Teaching not difficult or stressful? Teachers don't need to bring their "A" game?
When I call you clueless in the next sentence, please don't take it as 'anti-social sniping', take it as a simple statement of fact.
You are clueless on seemingly every facet of the topic of education. I've done much teaching in my life: public high school, college ensembles, private lessons, section coaching, master classes, summer camps and substitute teaching. Speaking from experience, some of those jobs are easy, but there is nothing easy about public K-12 teaching. If you don't bring your "A" game, you will be eaten alive by students, administrators and parents (in that order). Teaching is actually more difficult for bad teachers, which is why 50% of teachers quit within the first 5 years of their career. I don't imagine business intimidates that many MBAs away from the profession.
My dad was a business man as well as a teacher, so I won't dispute that running a business is also difficult.
Let's be honest, this 'good intellectual debate' is neither good nor intellectual, and it's hardly even a debate.


It's shit like this, DFT. (emphasis added below)

That aside, being an educator is a noble profession. Certainly like any job if you care you make it more difficult for yourself - if you don't then you make it easier. But being a salary employee isn't even in the same ballpark as owning and worrying about your own business. There's very little risk in clocking into a teaching job. And yes grading papers over a TV dinner is probably not fun, but stressful? Nay.

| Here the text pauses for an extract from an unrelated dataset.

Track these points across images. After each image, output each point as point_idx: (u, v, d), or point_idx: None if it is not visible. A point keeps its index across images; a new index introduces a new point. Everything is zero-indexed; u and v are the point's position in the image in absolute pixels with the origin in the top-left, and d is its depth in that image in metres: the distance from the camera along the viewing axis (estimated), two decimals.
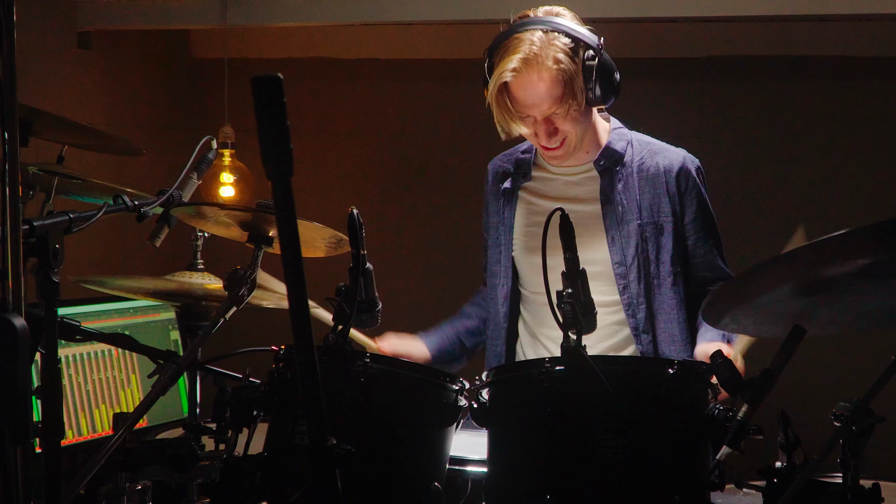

Seeing how you gave your own circumstantial evidence, I'd like to do that as well. My high school teachers were largely a joke. Ms. Williams was a rather large lady who taught my junior and senior year English. She started both years telling us how much she despised teaching grammar, so she didn't teach it. She promised we'd watch lots of videos though, and we did. Terrible waste of time.

It took Mr. Wright nearly a year to teach us the fundamentals of writing a check and balancing our checkbook. He spent ten minutes in class every day, then assigned us busy work while he left for the rest of the period to smoke in the teacher's lounge. True story.

Mr. Amos never taught us anything in our Marketing class. He was in the classroom maybe an eighth of the year, and we didn't do a single lesson plan except when there was a substitute teacher. Mr. Dismuke was quite brilliant as a Mathematician. But his oratory skills were as engaging as a 1960s robot, and most kids barely passed or failed his courses. Mr. Qualls was there to produce high school plays and nothing else. It was great for you if you were in one of his plays, but if you weren't you spent the period in a classroom by yourselves doing absolutely nothing. Mrs. Ruth always thought I was drawing hidden satanic messages in my art class, so she would take it upon herself to "censor" my art. That is she would paint or mark over it. Mr. Maynard told me once he didn't like me, and once he refused to hand a test out to me because he was sure I'd fail it anyways. He gave me a zero and I eventually failed his course. Mr. Davis let us sleep in his class. Mr. Williams used to let the underaged girls massage his shoulders during class. Etc. All true stories from my personal experience. And I could go on and on.

I can't remember a single teacher that brought their "A" game. Not one. And surprisingly not a single one of them was "eaten alive by students, administrators and parents (in that order)."